Until now, game development has not routinely been able to target photorealism. Certain recent titles have been able to achieve it under some circumstances, and things change quickly, but many assets built for games won’t have enough fidelity or even the right art style to work in virtual production. Equally, assets built for visual effects work may look good, but have too much detail to be rendered in real time. Again, qualified people may be able to work on an asset to make it more usable, although the practicality of that depends on the specifics of the asset and the intended use.
Lighting
Experience in visual effects makes it clear that lighting is key to making things look both realistic and appropriate to the production. Directors of photography are likely to become involved in planning and constructing virtual environments, both because layout will naturally affect blocking and framing, and because the lighting of the virtual world must be compatible with the live action scene.
For much of the history of video game technology, the lighting tools available to designers were limited, with restrictions on the type and character of light available and the way that light interacts with objects. For years, objects in virtual worlds didn’t even cast shadows, or when they did, the shadow might not look entirely as it should. Soft light sources - even something as simple as overcast - could often only be approximated as a directionless ambient light. Sometimes, that sort of lighting might have been pre-calculated, or baked, which may take time and restrict the way that particular light source interacts with objects in the world.
Current systems are much more sophisticated, and many of the tools of real-world cinematography can be simulated. There may still be some restrictions on specific techniques, particularly around large, well-simulated soft lights and the total number of them, but in general there are equivalents for most of the types of lighting cinematographers might need.
Virtual Scouting & The Virtual Backlot
Even before a virtual environment has been finished, rough or approximate versions of the layout might be available for viewing.

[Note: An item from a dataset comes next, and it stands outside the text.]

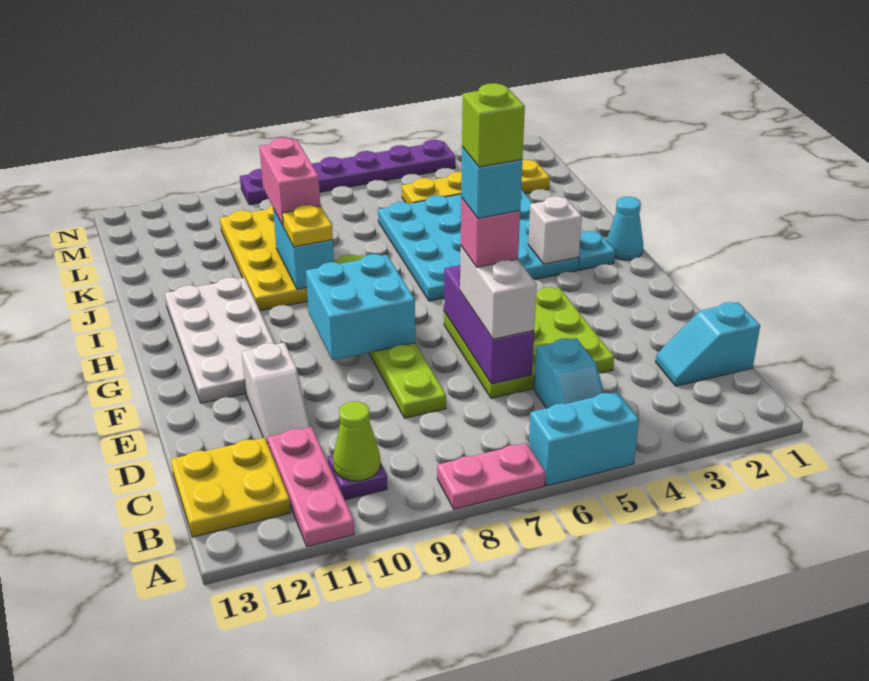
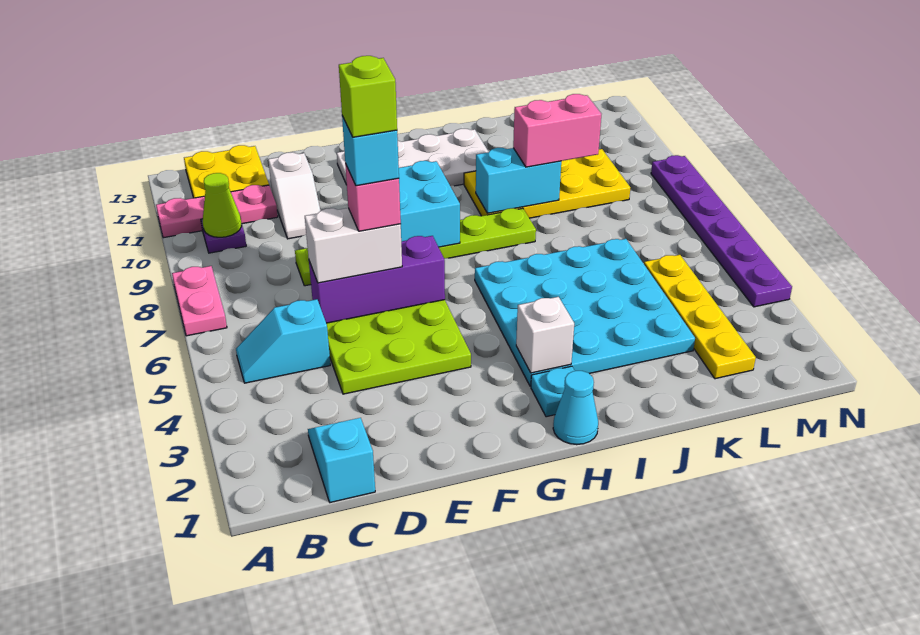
cyan 1x2 brick [529,392,639,486] -> none
white 1x2 slope [242,343,310,444] -> white 1x2 slope turned to [268,152,320,239]
yellow 1x1 plate [282,205,333,247] -> none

The pedigree of virtual production in the world of video games often makes it possible to explore that newly-created environment just like a game, perhaps with a virtual reality headset or on the LED wall itself, in a process that’s sometimes called virtual location scouting. Often, that can take place using a personal laptop or workstation, or using video streamed from a remote location.
Once a virtual production environment has been finalised, its assets can potentially be stored for later use - whether the same production might need to return to a virtual location, or if the same assets might be useful for something else. That might even extend to scanning physical sets for later use in virtual production. Just as there are already commercial libraries of virtual assets, and just as there are already physical backlots and prop stores, anyone owning a particular set of virtual production assets might choose to create a virtual backlot, potentially making more sophisticated environments available to a wider range of productions.
Best Use Of The Virtual Art Department
Productions which might have enthusiastically adopted virtual production are sometimes concerned about the workload of creating a virtual environment. It should be clear that not every show will need a complete, from-scratch, three-dimensional environment, and that there are many valid approaches to virtual production that can keep the technology neatly out of the way of the creative process. Several of the subjects touched on here affect both the art and the science of virtual production, and we’ll explore them in depth in upcoming chapters.